Следовало получить новый, желательно от австрийцев, по своим каналам и на другое имя. Найти на улице женщину, смахивавшую на Жорж, то есть высокую и черную, не составляло труда. А за сто франков любая зеленщица согласилась бы не то что отдать имя – продать душу, если бы этот товар кого-то интересовал.
Итак, он справится. Но надо торопиться.
Еще одно. Новый маршрут. Через другие города, к другой границе. Выглядело сложнее, но полковник послюнил карандаш и засел за карту. Он не позволит Фуше так просто сорвать масть! Но зачем министр полиции пустился в самостоятельную игру? Явно неугодную императору?
На каждом шагу Александр Христофорович натыкался на необходимость знать больше, чем знал.
Возможно, Фуше хочет погубить Талейрана, раскрыв его связи с русскими. А, возможно, они заодно. Оба не хотят, чтобы Наполеон контактировал с царем напрямую, через Жорж, без контроля министров. Тогда его, Бенкендорфа, противник сам Талейран? Именно ему не нужна Жоржина в Петербурге.

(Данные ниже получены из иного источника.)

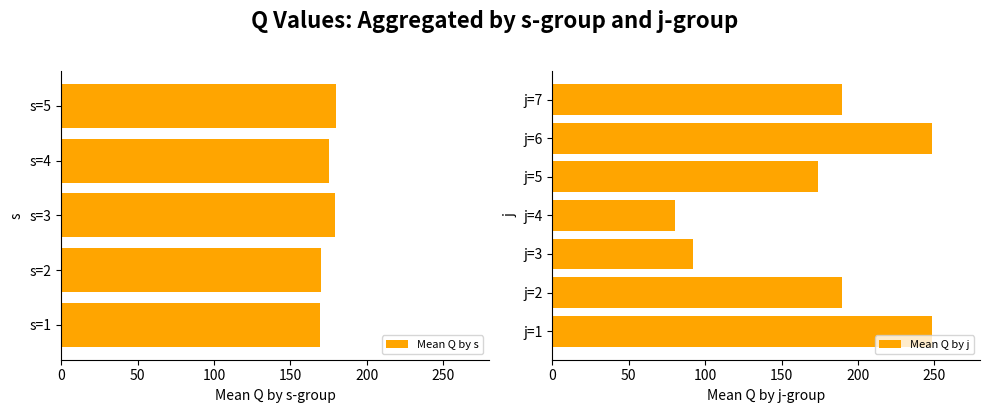

Count the number of categories in the chart.

7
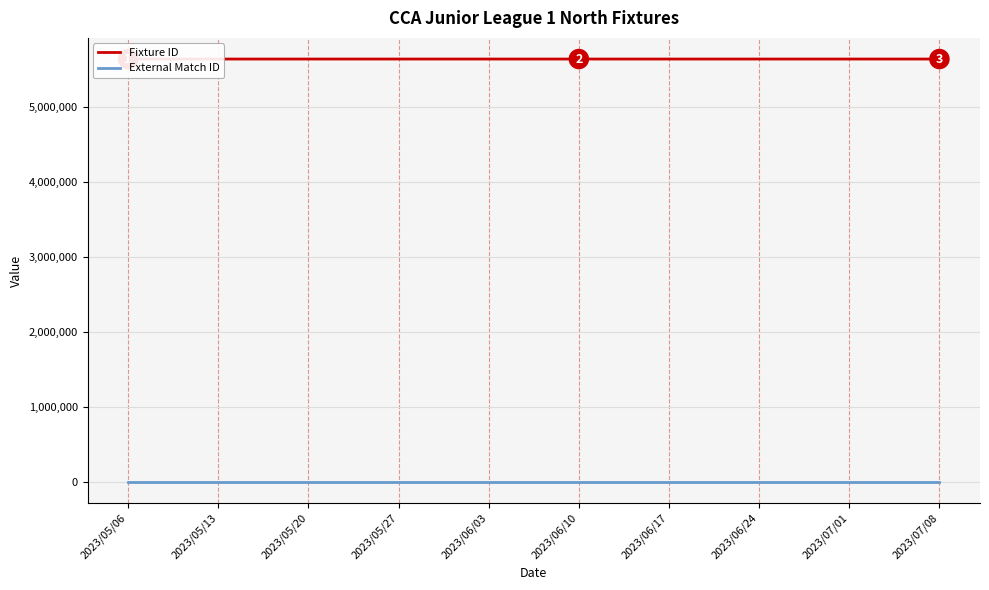

What is the spread (max minus min) of values at 2023/05/06?

5635465.0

Или англичане? Или австрийцы? Голова шла кругом. Можно было сесть на пол и закричать от отчаяния.
Полковник вовремя сказал себе: «Не важно, что наверху. От этого мои действия не меняются. Новые документы. Новая дорога. И очень быстрая скачка». Только бы Жоржина не подвела!
Но Жорж как раз подвела.
* * *
«Прежде чем она успевала произнести хоть одно слово, гром рукоплесканий прокатывался от партера до галереи. Ее пронзительный голос скандировал каждый слог с жестокой медлительностью, усугублявшей стеснение в груди».
Т. Горье
Приближался день премьеры. Актриса все больше вздыхала по парижской публике, которую покидала неизвестно зачем. Сумеют ли варвары оценить ее талант? Признают ли чужеземку царицей сцены?
Она чуть не сорвалась с крючка. А полковник развесив уши едва ей не поспособствовал. Но что-то железное уже просыпалось в нем. Что-то, помимо желания и самой покорной любви, не позволяло ослабить хватку.